According to this configuration, because the pixel electrode 17b and the capacitance upper electrode 57b are connected together through two contact holes, even if either one of the contact holes is not formed properly in the manufacturing process or the like, the connection between the pixel electrode 17b and the capacitance upper electrode 57b can be maintained through the other of the contact holes. This is an additional effect, besides the effect that can be obtained from the configuration shown in FIG. 39.

Lastly, configuration examples of a liquid crystal display unit and a liquid crystal display device of the present invention are described. In the embodiments discussed above, the present liquid crystal display unit and liquid crystal display device are configured as follows. That is, two polarizing plates A and B are attached on respective sides of the liquid crystal panel so that the polarizing axis of the polarizing plate A and the polarizing axis of the polarizing plate B cross each other at a right angle. For the polarizing plates, an optical compensation sheet or the like may be layered as necessary. Next, as shown in FIG. 43(a), drivers (gate driver 202 and source driver 201) are connected. Here, the configuration in which drivers are connected by TCP (Tape Career Package) system is described as an example.

First, ACF (Anisotropic Conductive Film) is temporarily pressure-bonded to the terminal section of the liquid crystal panel. Next, TCP with drivers mounted thereon is punched out from the carrier tape, aligned to the panel terminal electrode, and heated for permanent pressure-bonding. Then, a circuit substrate 203 (PWB: Printed Wiring Board), which is for coupling the driver TCPs, and TCP input terminals are connected together with ACF. The liquid crystal display unit 200 is thus complete. Subsequently, as shown in FIG. 43(b), a display control circuit 209 is connected to drivers (201 and 202) of the liquid crystal display unit through the circuit substrate 203 for unification with an illumination device (backlight unit) 204, to complete a liquid crystal display device 210.

The “polarity of the potential” herein refers to either the reference potential (positive) or higher, or the reference potential (negative) or lower. Here, the reference potential may be Vcom (common potential), which is the potential of the common electrode (opposite electrode), or any other potential.

FIG. 44 is a block diagram showing the configuration of the present liquid crystal display device. As shown in the figure, the liquid crystal display device includes a display section (liquid crystal panel), a source driver (SD), a gate driver (GD), and a display control circuit. The source driver drives the data signal lines, the gate driver drives the scan signal lines, and the display control circuit controls the source driver and the gate driver.

The display control circuit receives from an external signal source (a tuner, for example) a digital video signal Dv representing images to be displayed, a horizontal synchronization signal HSY and a vertical synchronization signal VSY for the digital video signal Dv, and a control signal Dc for controlling the display action. Based on the received signals Dv, HSY, VSY, and Dc, the display control circuit generates: a data start pulse signal SSP; a data clock signal SCK; a charge share signal sh; a digital image signal DA (the signal corresponding to the video signal Dv) representing the image to be displayed; a gate start pulse signal GSP; a gate clock signal GCK; and a gate driver output control signal (scan signal output control signal) GOE, as signals for displaying images represented by the digital video signal Dv on the display section and outputs them.

§ Data shown:
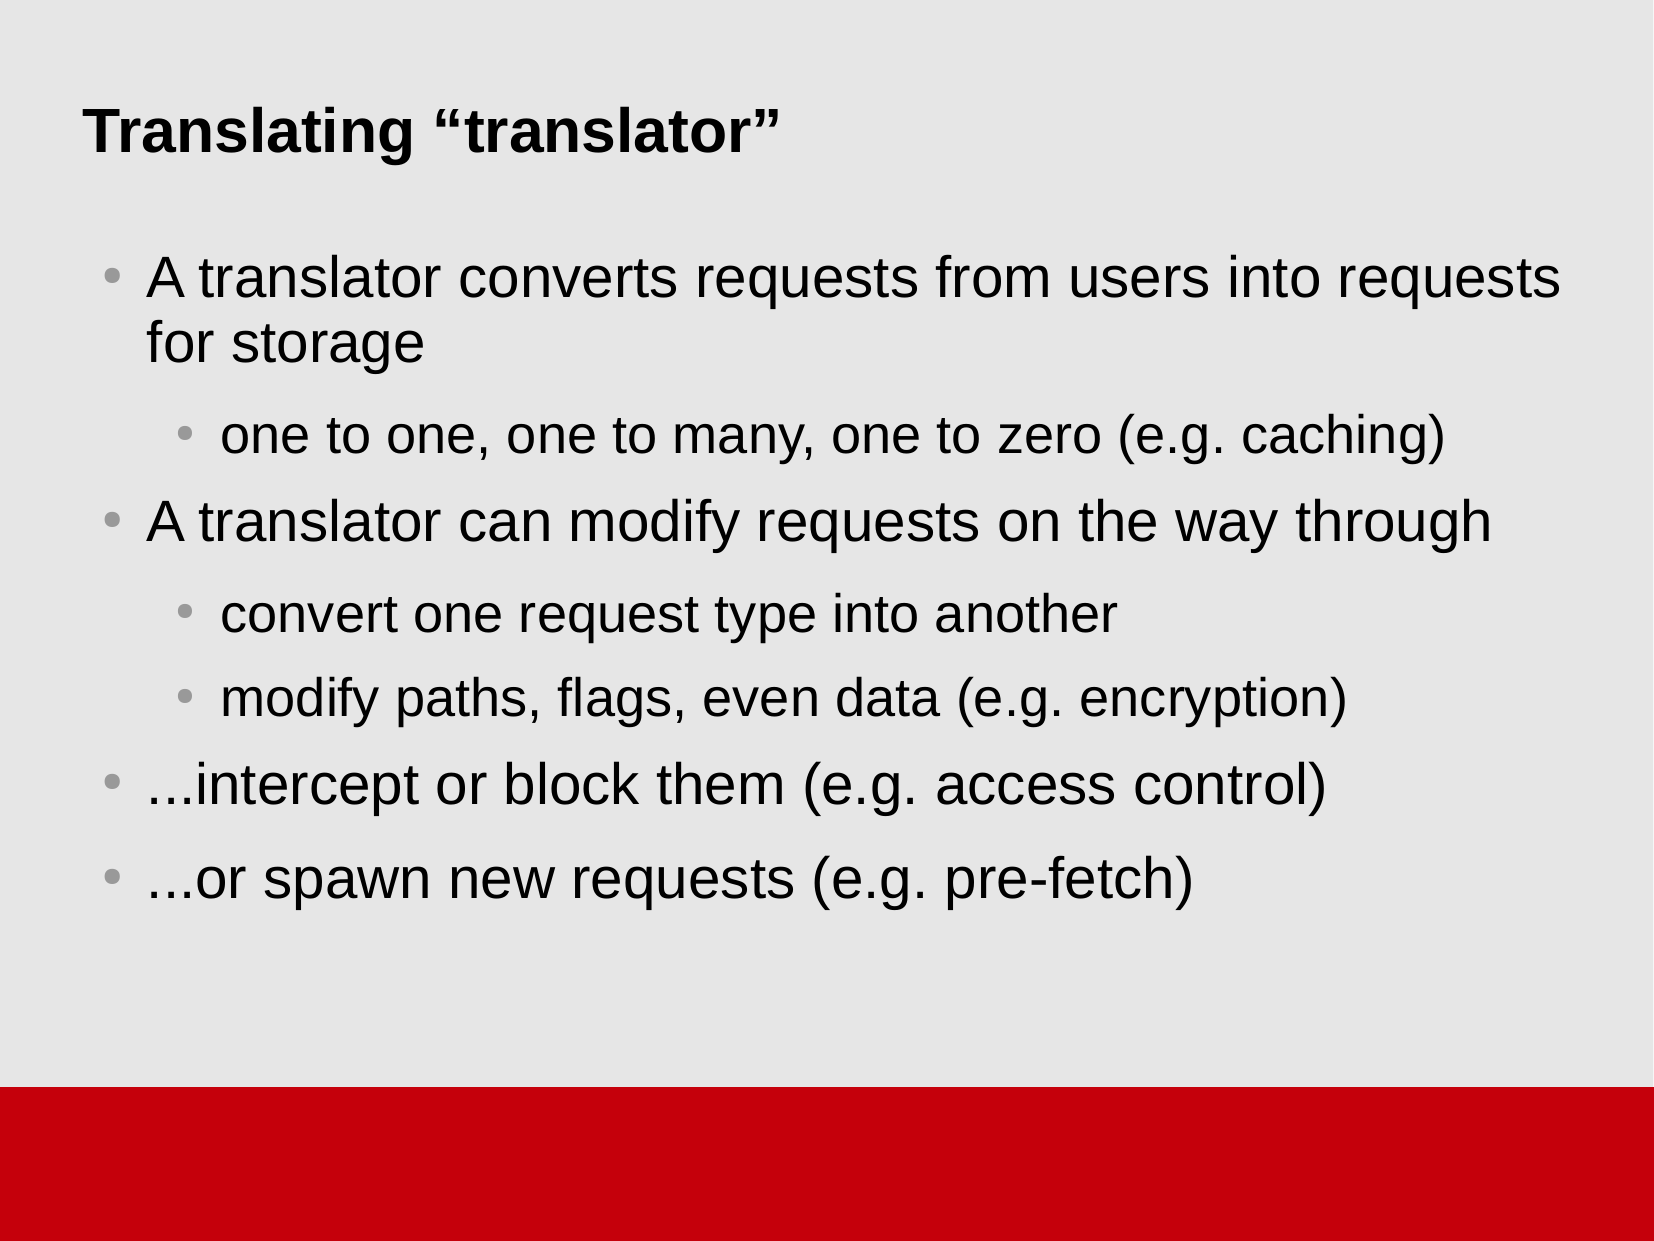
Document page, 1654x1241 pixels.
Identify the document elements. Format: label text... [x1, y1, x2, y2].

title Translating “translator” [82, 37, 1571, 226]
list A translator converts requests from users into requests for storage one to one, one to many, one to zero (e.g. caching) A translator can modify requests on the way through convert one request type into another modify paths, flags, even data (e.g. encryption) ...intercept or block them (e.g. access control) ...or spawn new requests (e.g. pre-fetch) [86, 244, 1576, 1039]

§ What to work on: In the liquid crystal display excerpt, what is temporarily pressure-bonded to the terminal section of the liquid crystal panel?

§ Final answer: ACF (Anisotropic Conductive Film)